In brief: South Korea's inaugural lunar expedition is still on track to launch next summer, the country's Ministry of Science and ICT has confirmed. The mission is scheduled for lift-off in August 2022 and will hitch a ride to space courtesy of SpaceX's Falcon 9 rocket. The probe will take roughly three months to reach its destination and position itself in orbit.

Phase one of the mission aims to put a probe into orbit around the Moon. It'll carry a handful of useful instruments including ShadowCam, a NASA instrument that will map the permanently shadowed regions of the Moon to search for minerals that could be harvested to support future missions. It was developed by researchers at Arizona State University and Malin Space Science Systems as the US' contribution to South Korea's mission.

(The ShadowCam instrument will acquire images of shadowed regions of the moon using a high-resolution camera, telescope, and highly sensitive sensors.)

As The Register highlights, the orbiter will also be rigged with equipment to conduct Delay-Tolerant Networking (DTN) tests. DTN is an approach to computer networking that seeks to address technical issues that may arise when a network lacks continuous connectivity.

We'll eventually reach a point where network connectivity in space becomes a necessity, but existing Earth-based solutions likely won't be ideal because they were not designed with many minutes of latency in mind, like what would happen when an "access point" dips behind the Moon for a few hours. DTN could address this by modifying the networking stack.

South Korea's probe is also expected to measure the Moon's magnetosphere.

Phase two will include an orbiter, a lander and a rover to gather even more information, and is expected to launch in 2025.

• [Directions for this task]
Decide whether each statement below agrees with the text on South Korea's Moon mission. Answer yes or no for each, and quote the words from that text that settle it.
(a) The probe will travel to space on a SpaceX Falcon 9 rocket.
(b) ShadowCam was developed by researchers in South Korea.
(c) Phase two is expected to launch in 2023.

• [Data section]
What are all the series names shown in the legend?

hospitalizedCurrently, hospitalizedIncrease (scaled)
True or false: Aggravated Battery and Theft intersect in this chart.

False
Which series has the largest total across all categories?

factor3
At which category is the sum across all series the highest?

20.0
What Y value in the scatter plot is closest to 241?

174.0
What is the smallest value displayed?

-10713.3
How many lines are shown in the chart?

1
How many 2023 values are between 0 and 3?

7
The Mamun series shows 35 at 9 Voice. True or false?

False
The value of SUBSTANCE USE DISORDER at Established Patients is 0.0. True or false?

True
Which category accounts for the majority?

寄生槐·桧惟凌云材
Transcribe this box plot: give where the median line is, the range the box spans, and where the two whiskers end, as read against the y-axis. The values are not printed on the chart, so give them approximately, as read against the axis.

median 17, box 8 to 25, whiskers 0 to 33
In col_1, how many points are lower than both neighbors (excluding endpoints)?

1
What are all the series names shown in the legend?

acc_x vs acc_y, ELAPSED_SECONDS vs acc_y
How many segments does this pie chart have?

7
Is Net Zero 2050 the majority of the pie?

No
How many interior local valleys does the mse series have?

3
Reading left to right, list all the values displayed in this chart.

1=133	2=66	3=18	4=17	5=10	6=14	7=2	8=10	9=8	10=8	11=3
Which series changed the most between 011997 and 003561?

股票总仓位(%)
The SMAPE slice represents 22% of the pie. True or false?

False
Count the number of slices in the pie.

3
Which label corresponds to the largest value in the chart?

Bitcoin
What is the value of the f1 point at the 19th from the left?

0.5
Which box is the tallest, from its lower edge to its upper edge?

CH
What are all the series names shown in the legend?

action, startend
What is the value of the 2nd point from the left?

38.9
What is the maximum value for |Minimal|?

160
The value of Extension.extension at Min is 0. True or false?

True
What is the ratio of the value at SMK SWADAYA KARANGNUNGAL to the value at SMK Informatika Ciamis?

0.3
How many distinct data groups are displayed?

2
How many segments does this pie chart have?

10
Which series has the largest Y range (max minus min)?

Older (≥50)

• [Response]
(a) Yes: "will hitch a ride to space courtesy of SpaceX's Falcon 9 rocket"
(b) No: "It was developed by researchers at Arizona State University and Malin Space Science Systems"
(c) No: "is expected to launch in 2025"